Sat May 18, 2013, 05:36 PM
May 2013

But sex is not the only thing it commodifies. As I said, it makes a commodity out of EVERYTHING. That's systemic.

As to traditional feminism, I think that the heart of the individuals are in the right place (opposing oppression), BUT feminism IS a bourgeois social movement. Without a grounding in Marx, ultimately all it will do is SOLIDIFY THE OPPRESSION OF CAPITALISM. For all of us. Because traditional feminism doesn't call for abolishing the root of the problem.

Worker's Power has a VERY good pamphlet on women's issues with a lot of great historical analyses of what has led us to today. The US section has recently updated this very good pamphlet and it will soon be available. I learned a WHOLE lot during the editing process.

RainDog

(28,784 posts)
28. There are varieties of feminism
Sat May 18, 2013, 05:50 PM
May 2013

Marxist feminism is one of those. That's what came out of the initial feminist movement of the 1960s counter culture. No one with any cred could claim to be a feminist without acknowledging the economic structures that enabled sexism.

But just as Reagan redefined many terms, so did some women who came along at the time with attacks on 1st amendment issues under the guise of feminism.

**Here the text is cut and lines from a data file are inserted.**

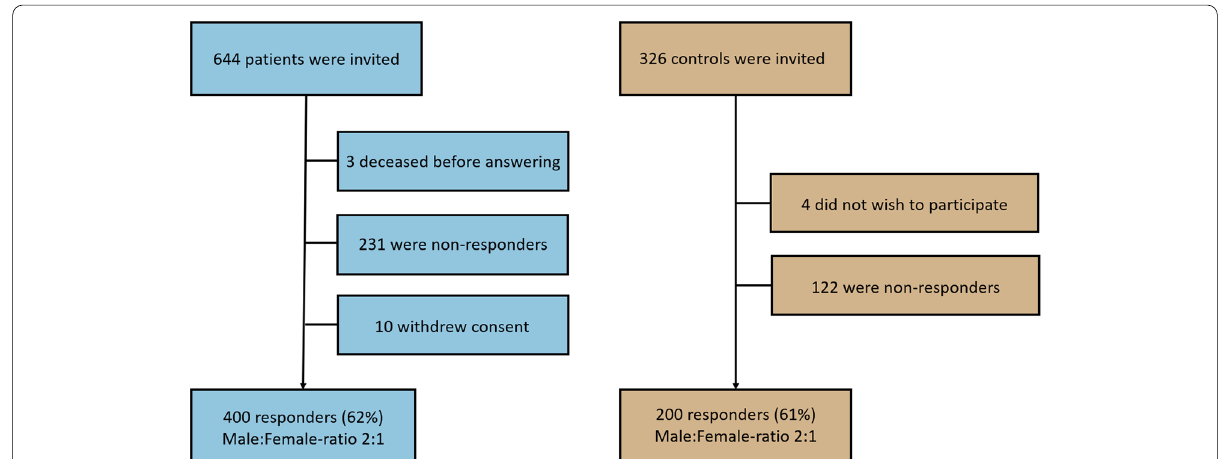
Fig. 1 Flowchart of inclusion. Data presented for 400 patients with cluster headache. Means (SD) are based on the entire population, not only the patients receiving the specific healthcare service or social benefit. Underneath the cost the patients who received the service or benefit within the last year are indicated. The costs were not normally distributed, and we therefore applied the non-parametric Wilcoxon test. Some total costs do not total the sum of the means due to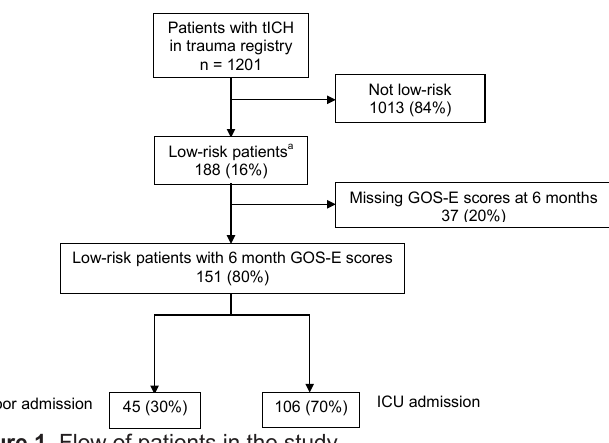
Figure 1. Flow of patients in the study.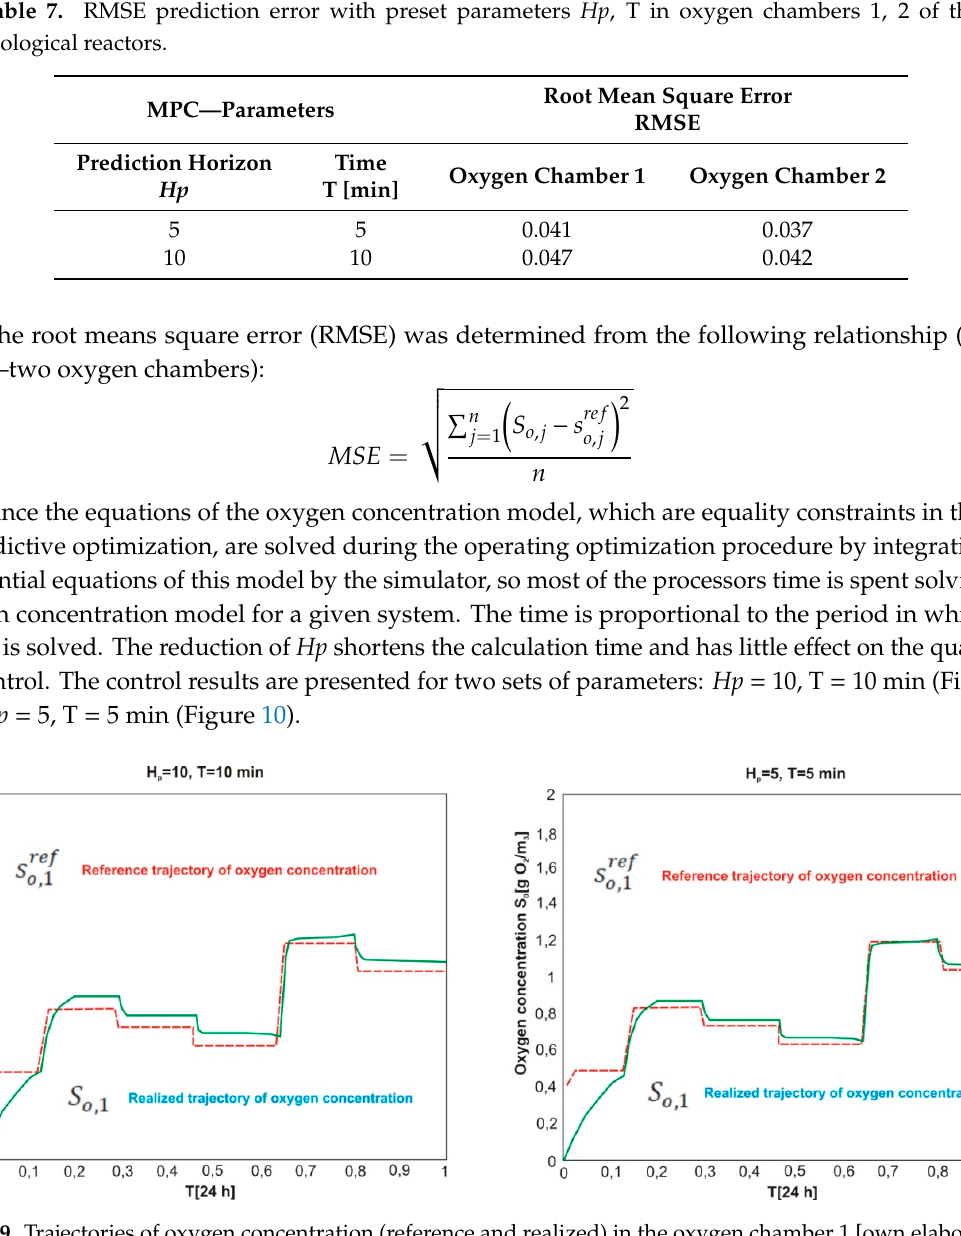
Figure 9. Trajectories of oxygen concentration (reference and realized) in the oxygen chamber 1 [own elaboration].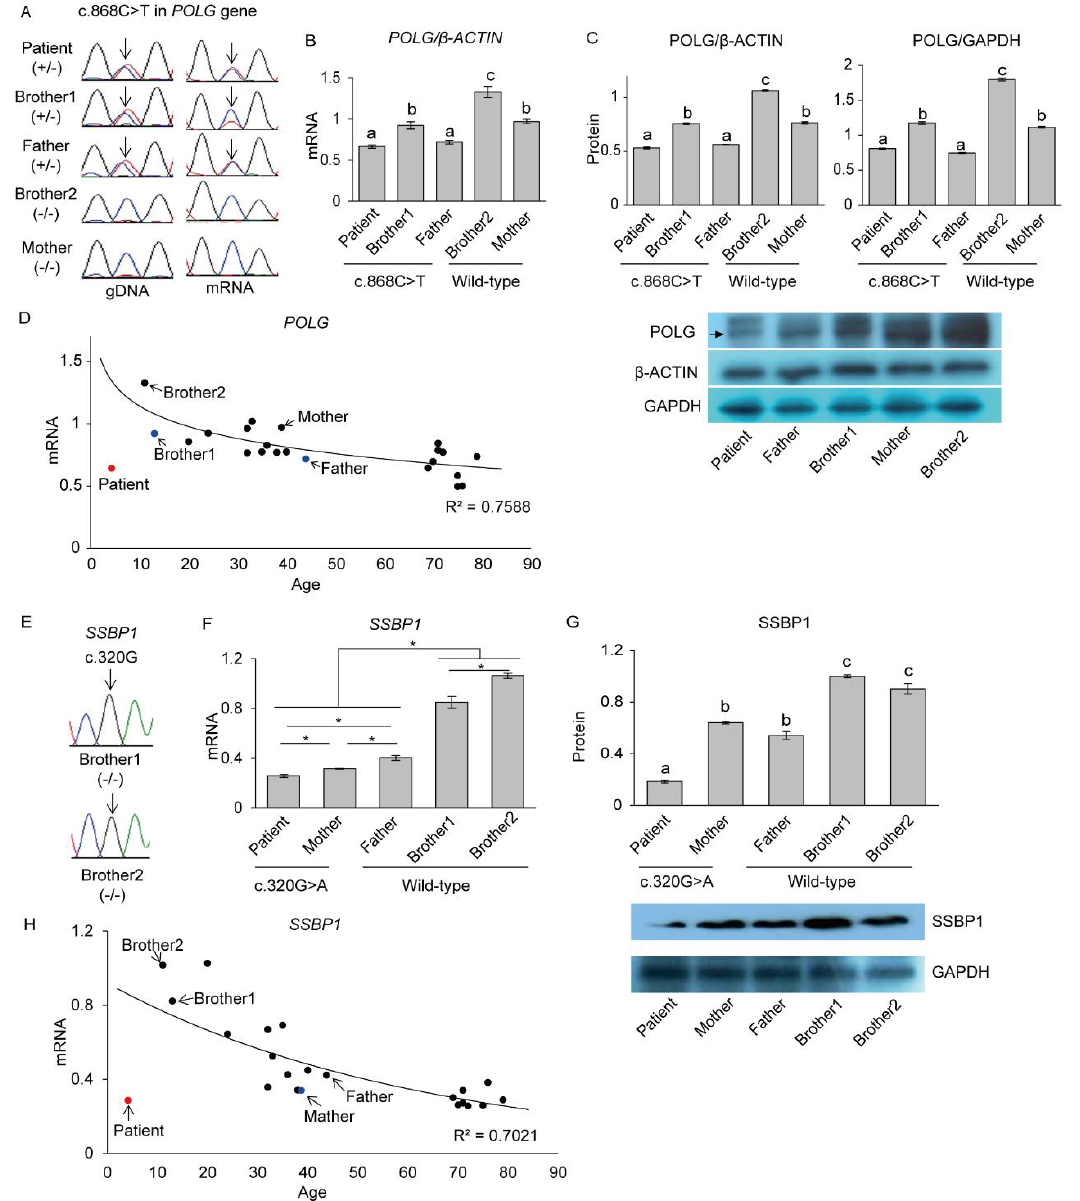
Figure 4. Deficient POLG and SSBP1 expression induced by mutations in the POLG and SSBP1 genes and aging. ( A ) Chro- matograph of position c.868 in the POLG gene. The PS patient, brother 1, and the father showed a c.868 C>T mutation in both genomic DNA and mRNA. ( B ) Deficient POLG mRNA expression induced by POLG mutation and aging. The PS patient and carriers showed lower POLG mRNA expression than the wild-type group when comparing within similar age of family members (PS patient and brother 1 vs. brother 2; father vs. mother). Further, the father showed lower POLG expression than brother 1 in the carrier group, and the mother displayed lower POLG expression than brother 2 in the wild-type group. The relative POLG mRNA expression was normalized by β -ACTIN mRNA. Each assay was completed in triplicate, and the data are represented as the mean ± SEM. The letters a, b, and c indicate significant ( p < 0.05) differences among family members. ( C ) Deficient POLG protein expression induced by POLG mutation and aging. The PS patient and carriers showed lower POLG protein expression than the wild-type group when comparing within similar age of family members (PS patient and brother 1 vs. brother 2; father vs. mother). The father showed lower POLG expression than brother 1 in the carrier group, and the mother displayed lower POLG expression than brother 2 in the wild-type group. The arrow in a blot of POLG indicates the bands that were quantified for relative expression. The relative POLG protein expression was normalized by β -ACTIN and GAPDH protein. Each assay was completed in triplicate, and the data are represented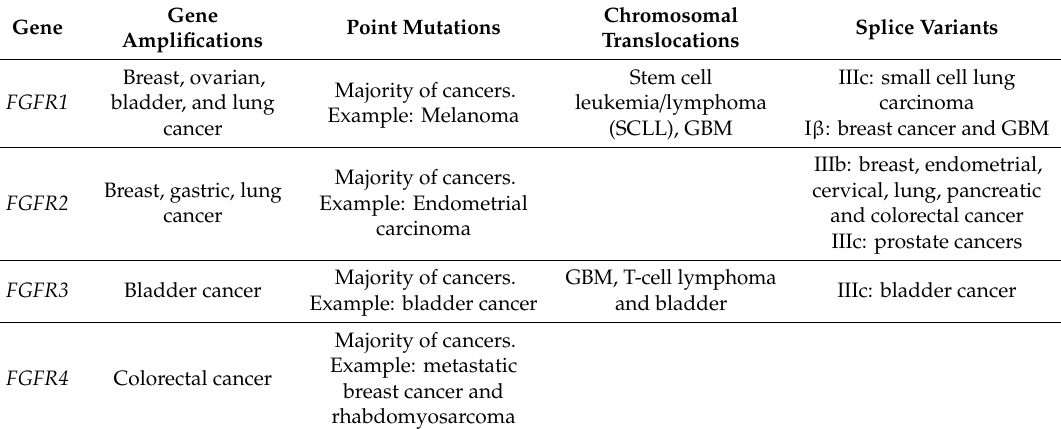
Table 1. Common FGFR genomic aberration in solid tumors. FGF signaling deregulation is involved in the development of many di ff erent human cancers. Four FGFR genomic alterations are represented in this table: gene amplification, point mutations, chromosomal translocations, and FGFR splicing isoforms. Each FGFR alteration is linked with the most significant cancers that contain those alterations. The role of the majority of the discovered point mutations in FGFR is unknown in cancer. Adapted from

"Radical feminism" is a cover for misandry, and a failure to examine historical precedent. It really provides nothing worthwhile, imo, at least as it's presented here. It aligns with social conservatism and, thus, conservatism in general.

No respectable feminist today denies that Engels wrote THE most substantive history of the subjugation of women - and it still stands, even with some portions that reflect 19th c. understandings of various issues. I don't know that his predictions for changes would play out - in the same way that I don't think the state will fall away, ever, because once one group has power, they work to maintain it with the same sorts of structures - we have those examples among revolutions - and we also have the history of counter revolutions.

From my time in this world, what seems to work best for the most people is a balance of powers, across various structures and relating to various issues.

But I think that Marx and Engels have provided some of the best analyses of various structures. I suppose I'm too cynical to see these falling away - I'm not a utopian.

 

HiPointDem

(20,729 posts)
31. "should actually look at the economics that create this "service sector" in the economy."
Sun May 19, 2013, 02:56 PM
May 2013

exactly. yelling about women's 'right' & 'choice' to display or sell their bodies without mentioning the economics surrounding that 'choice' is disingenuous &, dare i say, a right-wing/libertarian take on 'rights' and 'choice'.

 

YoungDemCA

(5,714 posts)
21. It is important to discuss these issues....
Sat May 18, 2013, 02:25 PM
May 2013

...as they speak directly to the intersection of economic class and sexism.